Share

CHAPTER 5: PERTEMUAN NATHAN DAN KLARA

Di hari Jonathan menemui dokter, tepatnya pada sore hari di mana jam kantor telah usai.

Nathan mendapati sebuah pesan masuk dari Klara, isi pesannya membuat pria bersurai coklat itu menaikan kedua alisnya.

[Nathan, apa sore ini kamu sibuk? Kalau tidak, ada hal penting yang ingin aku bicarakan denganmu. Temui aku di kafe dekat kantormu ya.]

Usai membacanya, Nathan hanya menghela napas panjang. Entah kenapa, seketika jantungnya berdebar keras tak seperti biasanya.

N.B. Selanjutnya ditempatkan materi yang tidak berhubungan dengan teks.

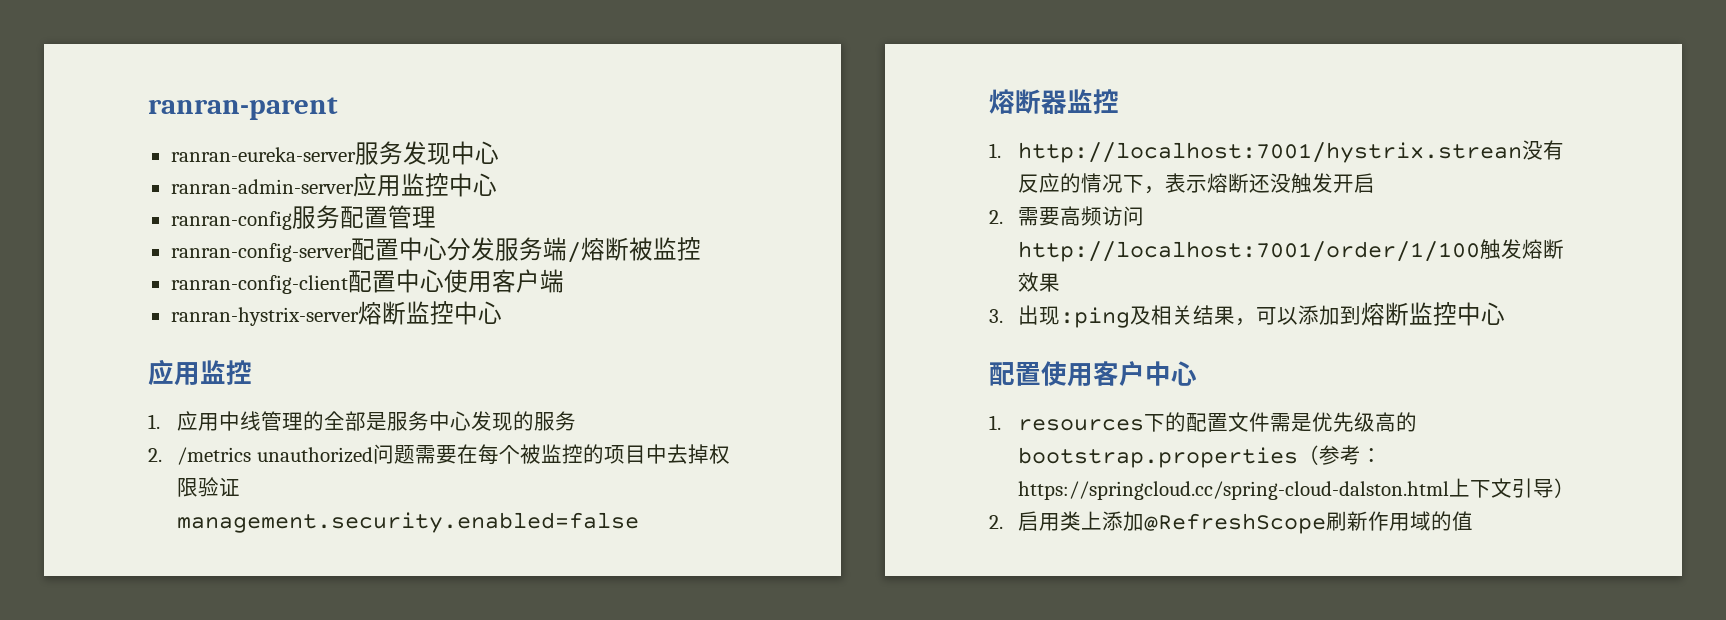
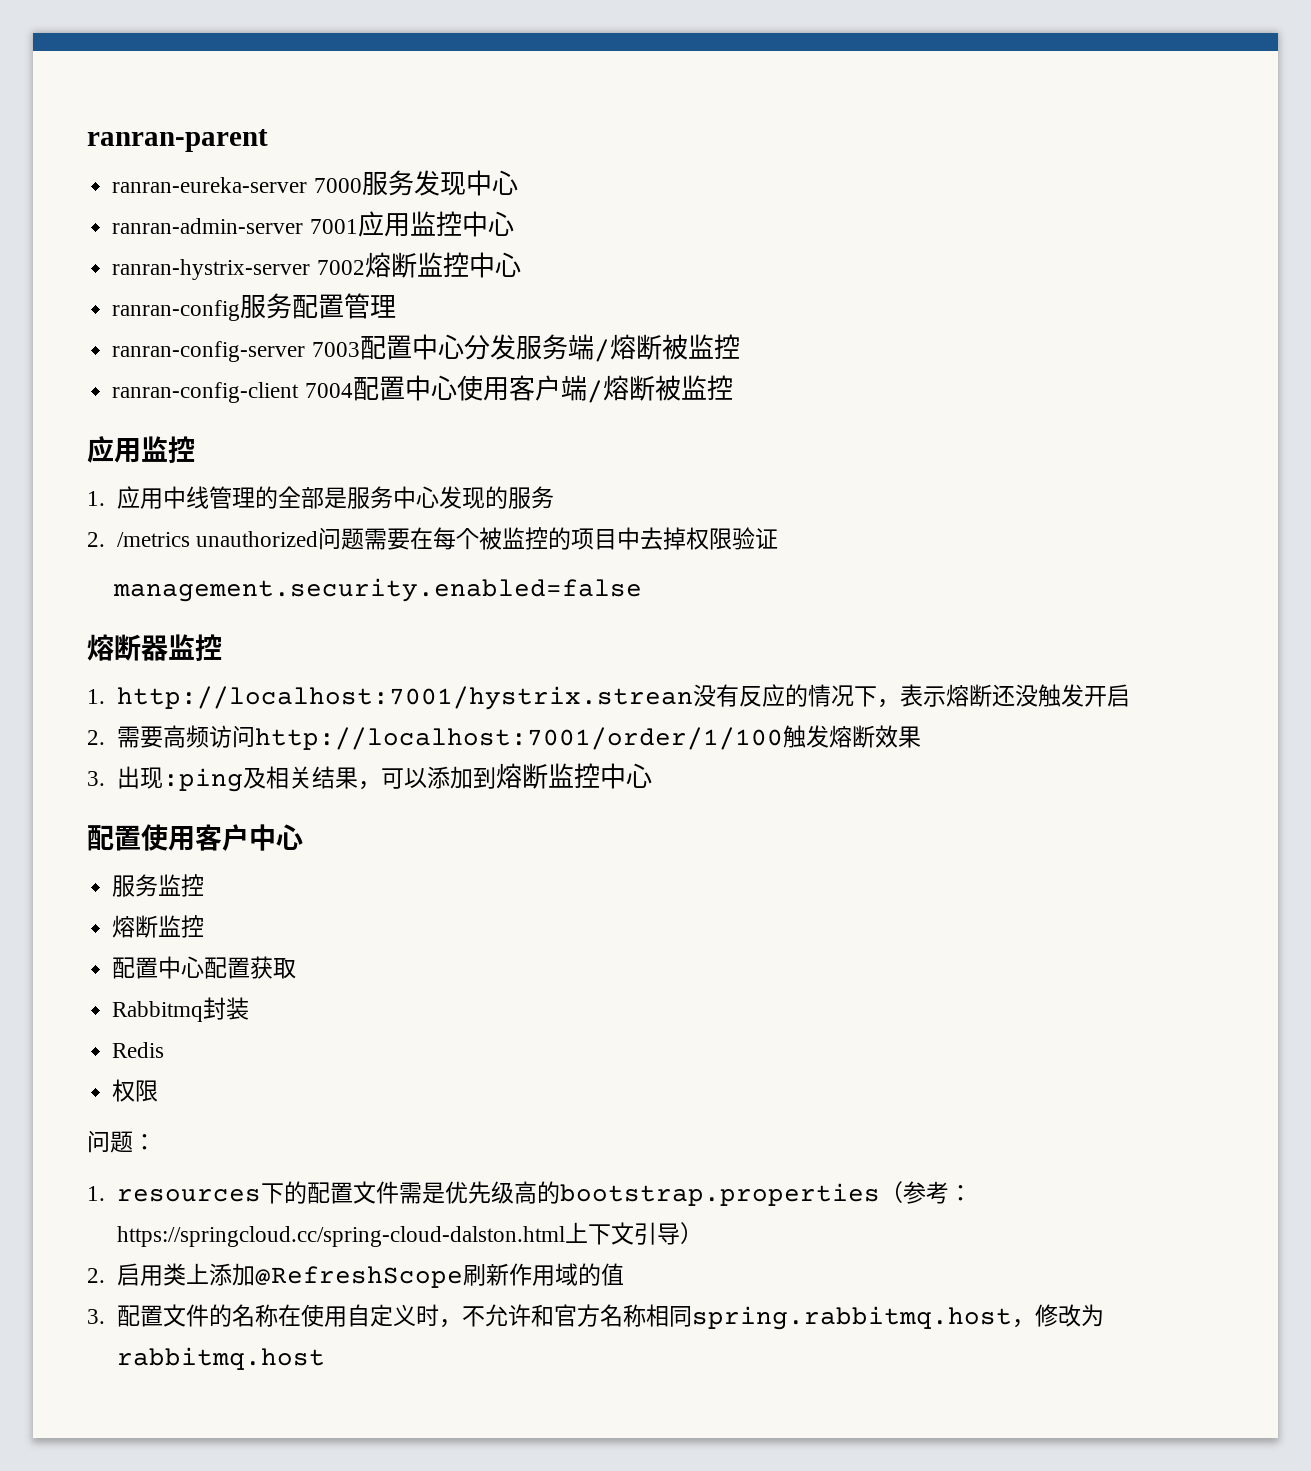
(356, 154) none -> [313,178,362,193] 7000
(354, 186) none -> [309,219,358,234] 7001
(497, 184) none -> [112,252,521,280] // ranran-hystrix-server 7002熔断监控中心
(352, 252) none -> [311,342,360,357] 7003
(348, 284) none -> [304,383,353,398] 7004
[170,301,502,326] // ranran-hystrix-server熔断监控中心 -> [586,375,733,403] /熔断被监控
(1197, 373) none -> [112,874,205,897] [112,915,205,938] [112,956,297,979] [112,997,250,1022] [112,1042,165,1058] [112,1079,159,1102] [87,1130,156,1153] // 服务监控 // 熔断监控 // 配置中心配置获取 // Rabbitmq封装 // Redis // 权限 // 问题：
(1474, 521) none -> [87,1304,1104,1330] [116,1347,325,1370] // 3.配置文件的名称在使用自定义时，不允许和官方名称相同spring.rabbitmq.host，修改为rabbitmq.host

Sesaat sebelum keluar dari dalam ruang kerjanya, pria itu melihat jam yang ada di pergelangan tangannya dan mendapati kalau sudah hampir waktunya. Tidak mau membuat sang wanita menunggu, dia langsung bergegas ke kafe yang dimaksud dengan mengendarai mobilnya.

.

.

.

Sepuluh menit kemudian, pria itu sampai di kafe tersebut lalu memarkirkan mobilnya. Sesaat setelah keluar dari dalam mobilnya, Nathan tidak langsung berjalan ke dalam kafe. Ia terdiam sejenak lalu menarik napasnya dalam-dalam guna mengurangi rasa gugupnya.

Kenapa dia begitu gugup?

Rileks Nathan, tenangkan dirimu. Ini hanya pertemuan biasa, tidak berarti apa-apa.

Kata-kata itulah yang terus dirapalkan oleh pria bersurai coklat tersebut.

Setelah dirasa debaran jantungnya sudah cukup normal, Nathan kembali melangkahkan kakinya ke kafe dengan raut wajah senetral mungkin.

Sesaat dia memasuki kafe tersebut, iris matanya langsung tertuju pada sosok Klara. Seketika muncul binar bahagia di kedua irisnya saat tahu kalau mata mereka saling bertemu satu sama lain.

Dari posisinya saat ini, Nathan bisa melihat dengan jelas senyum yang terukir di wajah Klara.

Tanpa dia sadari pula, senyum yang sama juga telah terukir di wajahnya, sesaat menemukan sosok sang wanita.

“Hei,” sapa Nathan sesaat sebelum duduk. Sorot matanya sibuk mengamati wajah sang wanita yang duduk di hadapannya.

Tak ada yang berubah dari penampilannya, hanya saja kini garis wajahnya terlihat lebih dewasa dan terlihat lebih cantik. Tapi, juga terlihat lelah. Itu pikir Nathan setelah melihatnya pertama kali setelah sekian lama tak berjumpa.

Entah kenapa, saat melihat wajah letih Klara, timbul sebuah dorongan kuat dalam diri Nathan untuk memeluknya erat saat itu juga. Tapi, tentu saja dia tidak bisa melakukannya, terlebih di tempat umum seperti ini.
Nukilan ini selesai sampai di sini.